Middle of the winter becomes more challenging for catching Pike than early ice is. That being said, you can still have some great days on the ice. If there are still some weeds on the mid-depth flats of the bays, don’t be afraid to fish there, but most likely they are all dead. Since the weeds within the shallow bays are dead, it is safe to assume that the Pike have migrated to deeper waters.
Some examples of deeper structures are the base of drop-offs, humps, or shoreline points. Start your search along the break lines of these structures. Some key areas to focus on, are inside turns, steep inclines transitioning to gentle slopes, and transitions from hard to soft bottom.

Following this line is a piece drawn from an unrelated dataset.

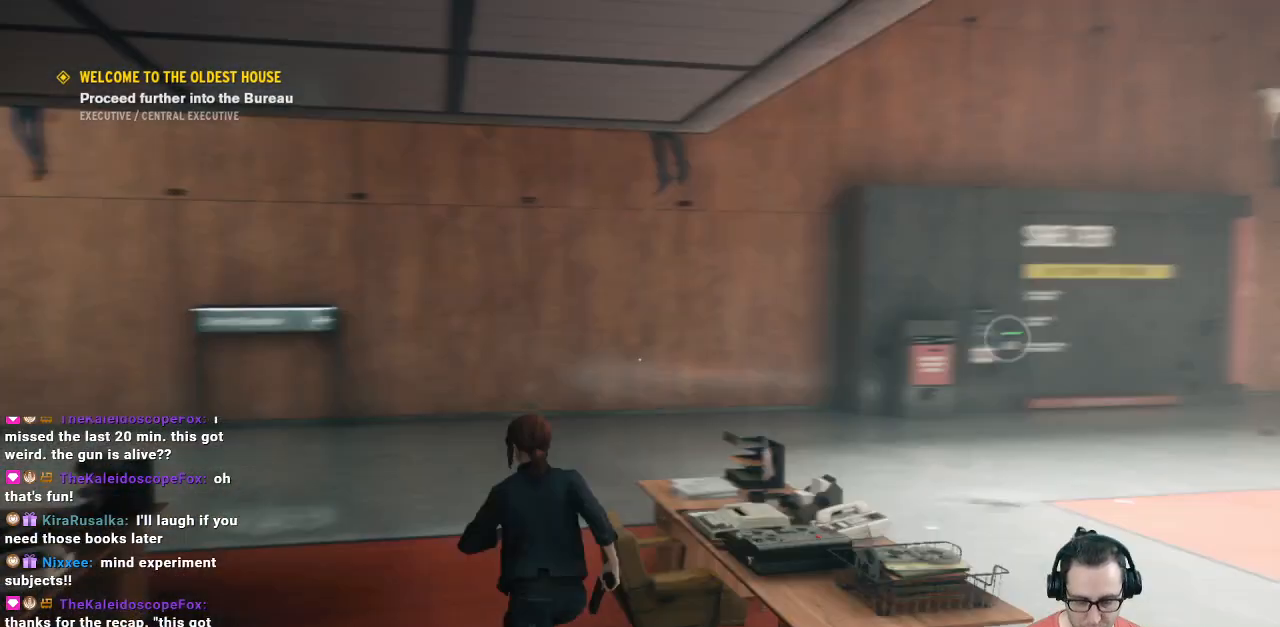
{"buttons": [], "left_stick": "center", "right_stick": "center", "events": [[167, "right_stick", "up-left"], [433, "left_stick", "center"], [433, "right_stick", "center"]]}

These areas will congregate fish.
Why It is important to focus your efforts on those micro transitions mentioned above (weed lines, soft to hard bottom, inside turns) because these not only act as congregating points, but fish use them as highways to move from spot to spot.
The Northern Pike has to leave the shallows at this time due to the lack of oxygen. The deeper water is also usually warmer and provides the pike with much more prey (almost all species migrate deeper). For example, species who live in lakes that do not have access to deep water often suffer from winter kill. This is where most species die because they cannot access deeper water for oxygen.
Tactic Start your search on the edge of the bays you found them during early ice (shallow, mid depth, deep access bays). If no fish are there, move to the base of the drop-offs or other off shore structure. With ice fishing, it is important to drill a lot of holes and to keep moving, or cover as many different areas as possible. For example, have holes on the shallow flats of the bay, on the mid-depth weed lines, and at the base of the drop-off.
Some great Baits to use during this time of the year are spoons or jigs if you prefer moving from hole to hole. If you just want to sit back and enjoy the weather, tip ups are an option many anglers resort to and have had proven success. If you’re with a group, place the tip ups at various assuming spots. Such as one tip up shallow and one deep.
Either move from hole to hole with a flashy jig/spoon and try to get reaction strikes or setup a predator rig on a tip up with either a dead bait or live (6”-12”) work best.